OpEx April 11, 2014 by Allison Bergamo 0 Comments When a company considers moving to the cloud, one of the most discussed topics is how the investment will hit their balance sheet. Many feel that a technology emphasis is wrong right now, and they're certainly right, if it's not integrated with top priority business objectives. Given the virality and pervasiveness of consumer technology, the latter is by far the most likely scenario. The solution is probably policy-based screening of apps, but that's a solution a ways away.
Backhaul and other methods will need to improve substantially to address this satisfactorily for large enterprises.

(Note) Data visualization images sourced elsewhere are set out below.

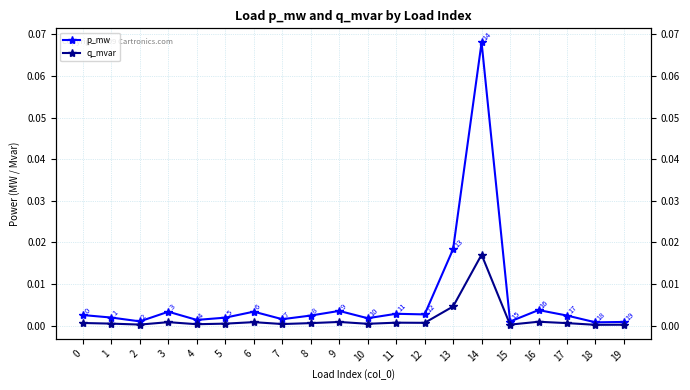

Reading left to right, list all the values displayed in this chart.

p_mw: 0=0.0	1=0.0	2=0.0	3=0.0	4=0.0	5=0.0	6=0.0	7=0.0	8=0.0	9=0.0	10=0.0	11=0.0	12=0.0	13=0.0	14=0.1	15=0.0	16=0.0	17=0.0	18=0.0	19=0.0
q_mvar: 0=0.0	1=0.0	2=0.0	3=0.0	4=0.0	5=0.0	6=0.0	7=0.0	8=0.0	9=0.0	10=0.0	11=0.0	12=0.0	13=0.0	14=0.0	15=0.0	16=0.0	17=0.0	18=0.0	19=0.0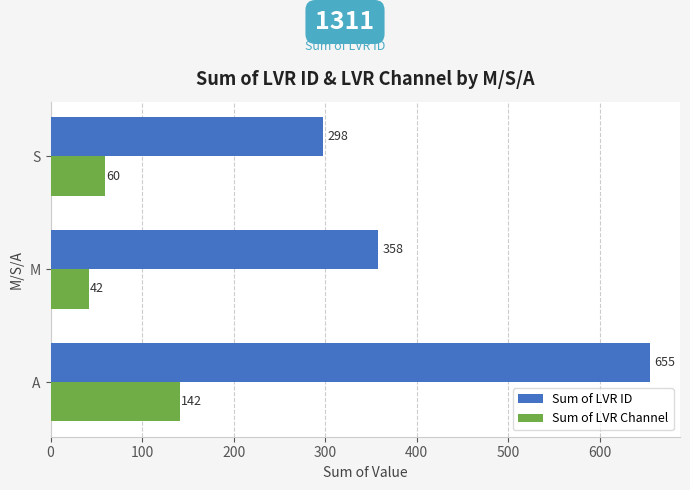

At how many categories does at least one series exceed 505?

1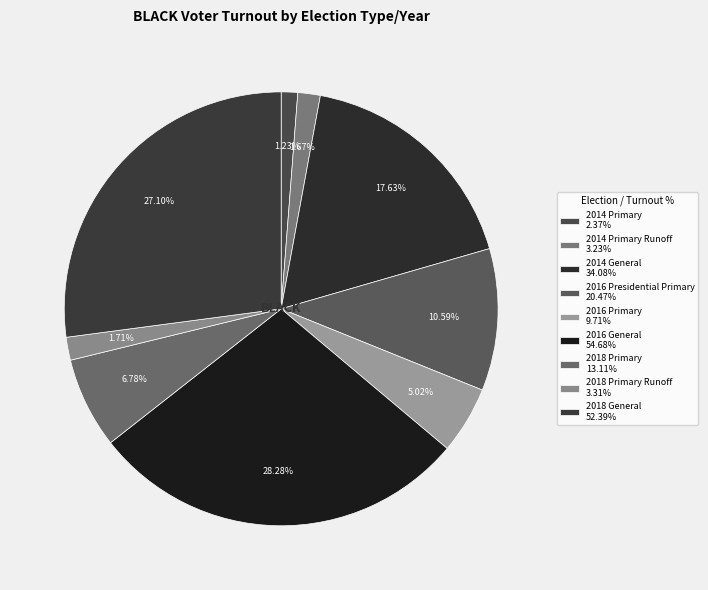

How many segments does this pie chart have?

9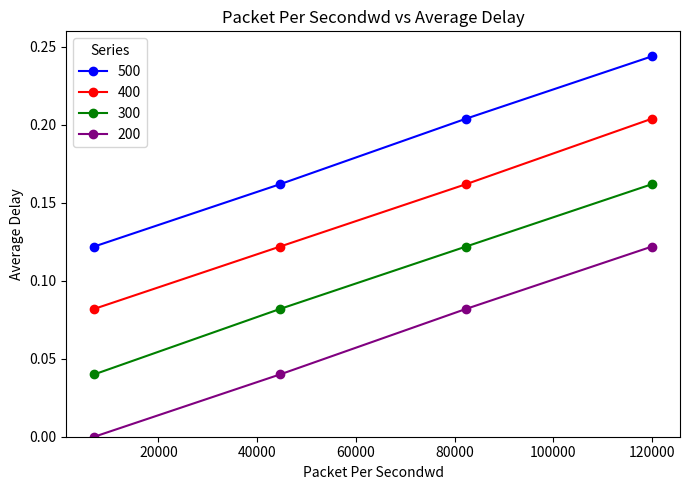

True or false: 500 has more than 2 interior local peaks.

False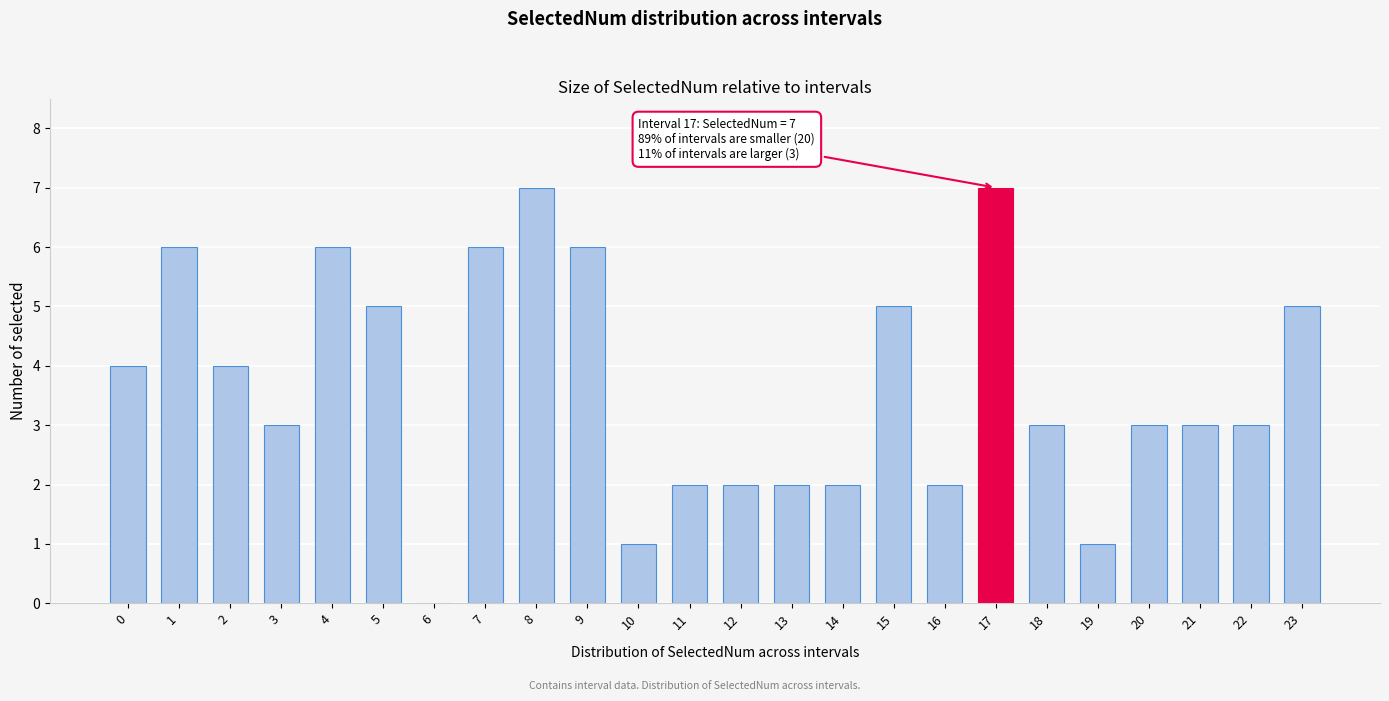

Reading left to right, list all the values displayed in this chart.

0=4	1=6	2=4	3=3	4=6	5=5	6=0	7=6	8=7	9=6	10=1	11=2	12=2	13=2	14=2	15=5	16=2	17=7	18=3	19=1	20=3	21=3	22=3	23=5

While some big data will be single function, many of the more intriguing possibilities requires a lot of cooperation across the business and with external vendors, not at easy task. It also means infrastructure, ops, and development must be part of the same team and used to working together. While calculating cloud computing costs, the terms “CapEx” and “OpEx” are often raised, but both the definitions and the advantages of the two are often. There are a number of root causes: The blistering pace of external innovation, the divergent path the consumer world has taken from enterprise IT, and the throughput limitations of top-down adoption. However, these days it's technology advancements and new digital markets that are often the key to an organization's future. We agreed that these five -- of all current tech trends -- are at top of the list for what most organizations need to be planning for in their current strategies and roadmaps as they update and modernize, as well as (hopefully) out-innovate their competitors. There are exceptions, but in most organizations, technology decisions are made at high levels and then pushed across the organization. OpEx – A Quick OverviewFor those of us who shied away from accounting classes in college, here’s a quick overview.

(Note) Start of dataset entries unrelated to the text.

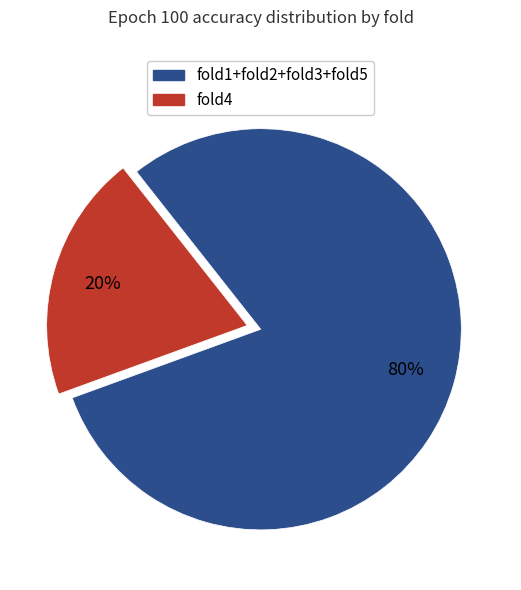

Is there a majority slice in this chart?

Yes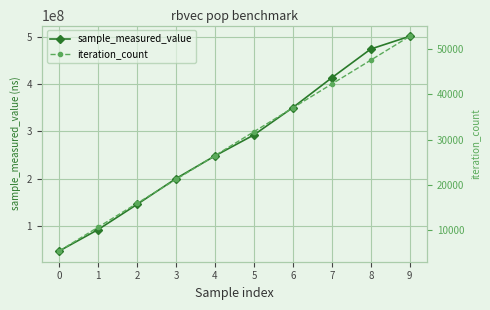

Which has a higher value, 3 or 2?

3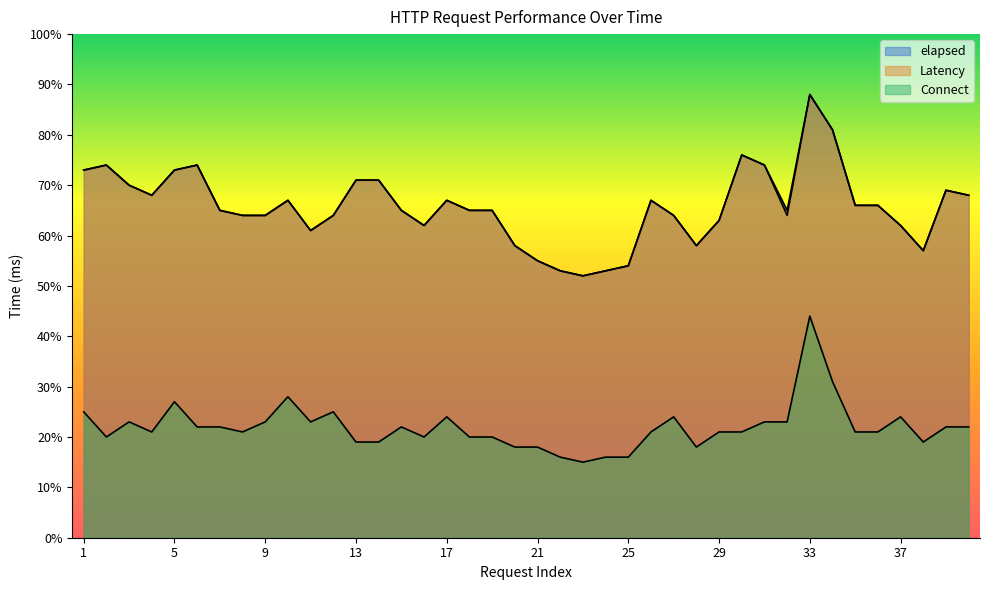

How many series are shown in this chart?

3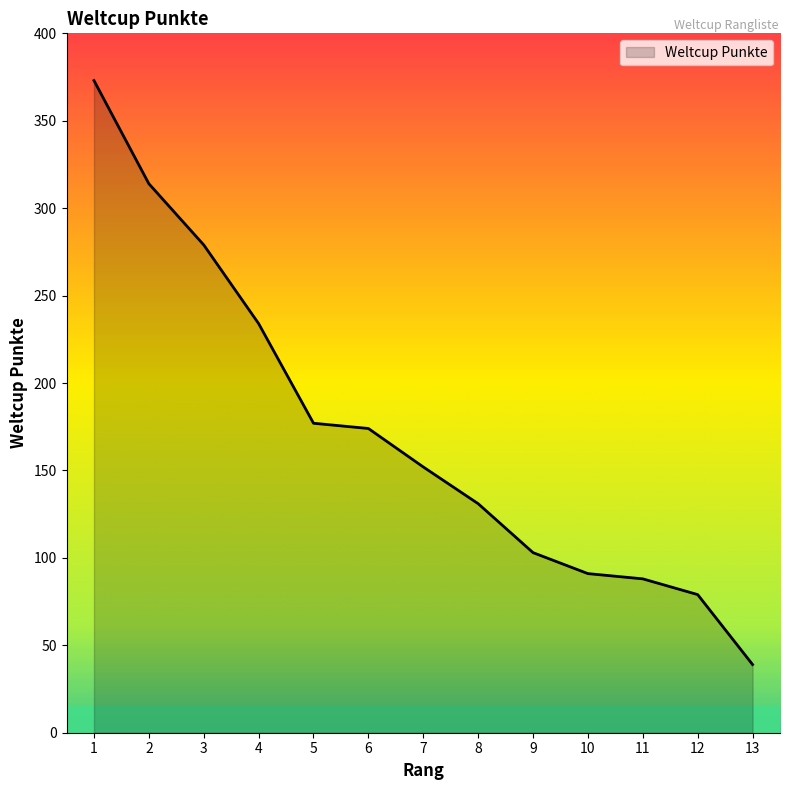

Reading left to right, what are all the values shown in this chart?

1=373	2=314	3=279	4=234	5=177	6=174	7=152	8=131	9=103	10=91	11=88	12=79	13=39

It requires payment for the entire asset and the cost becomes an entry on the company’s balance sheet, depreciated over some period of time. Some examples of capital expenditures include buildings, computer equipment or a company car.OpEx (Operational Expenditures) These expenditures are associated with operating the business over a short period, typically a year. All payments during this year count against the income statement and do not directly affect the balance sheet. Some examples of operating expenditures include sales, utilities and rental car fees.With the explosion of data and mobile apps, companies are challenged to determine what resource requirements are necessary to successfully migrate and operate in the cloud – today and in the future. Many don’t want to pay a flat fee to build and maintain their own data centers since they may need to “spin up” or scale back their virtual machine (VM) capacity based on market demands (for example, during “Black Friday” for retailers or peak travel dates for airlines), short-term testing, or short-lived business initiatives. Cloud service providers allow organizations to adopt a “pay as they go” or OpEx model, which allows companies to engage the resources and expertise of cloud hosting experts, pay for what they use, and realize potential cost benefits throughout the year.Rather than just selling hardware, speeds and feed, cloud solutions partners need to be adept at anticipating and addressing their customers’ changing resource requirements.

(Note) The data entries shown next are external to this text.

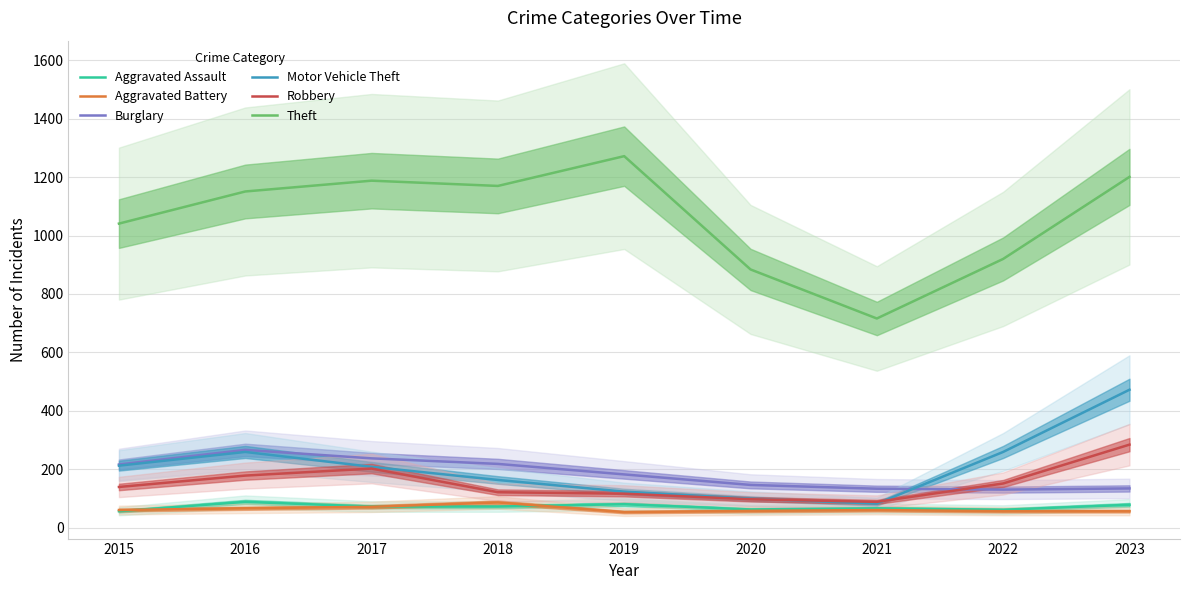

The value of Burglary at 2018 is 218. True or false?

True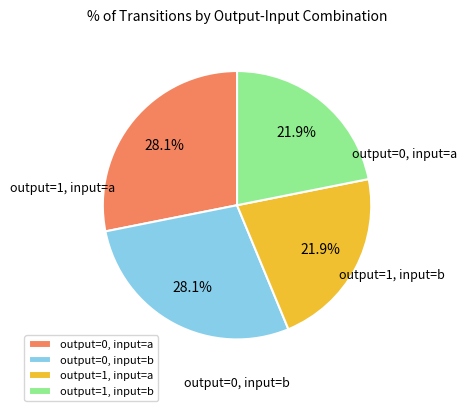

Which has a higher value, output=1, input=b or output=0, input=a?

output=0, input=a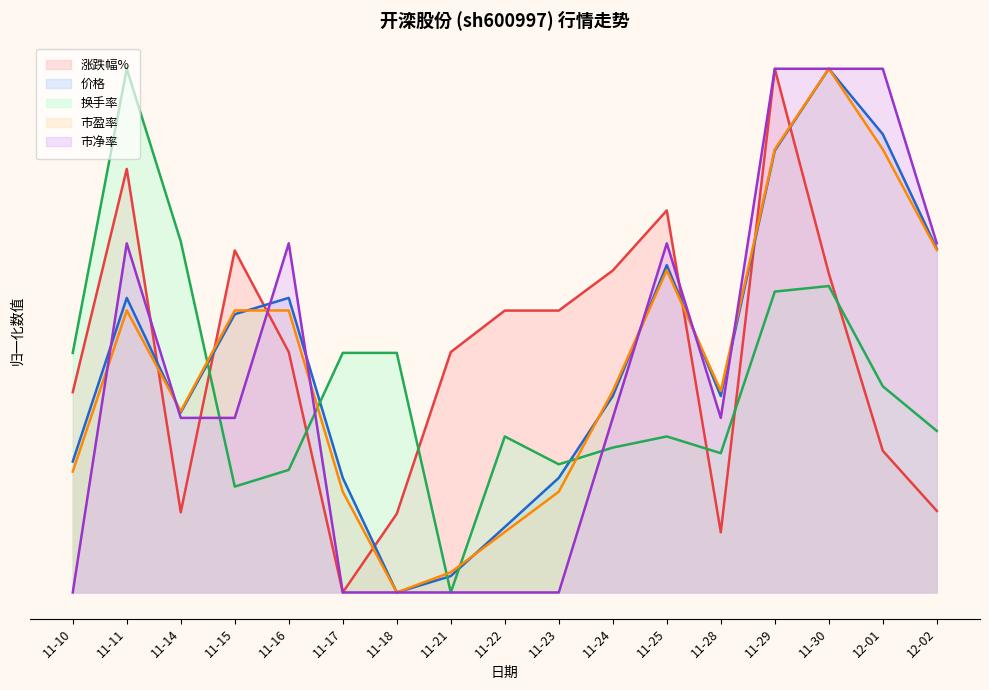

True or false: 换手率 and 涨跌幅% cross at least once.

True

AT HOSTING, our enterprise cloud solution architects possess a solid blend of business acumen and superior technical skills. Leveraging proprietary tool sets, they run tests in your environment prior to migration to fully understand your current and future resource requirements. After your cloud migration is complete, they continuously monitor utilization and adjust resource allocations as needed to minimize or even eliminate unnecessary capacity.
Committed to helping organizations achieve success in the cloud, she covers a variety of topics including: managed third party clouds, healthcare IT, Big Data, mobile technologies and cyber security.
When not creating content for HOSTING, Allison can be found on a golf course, fervently working on her short game.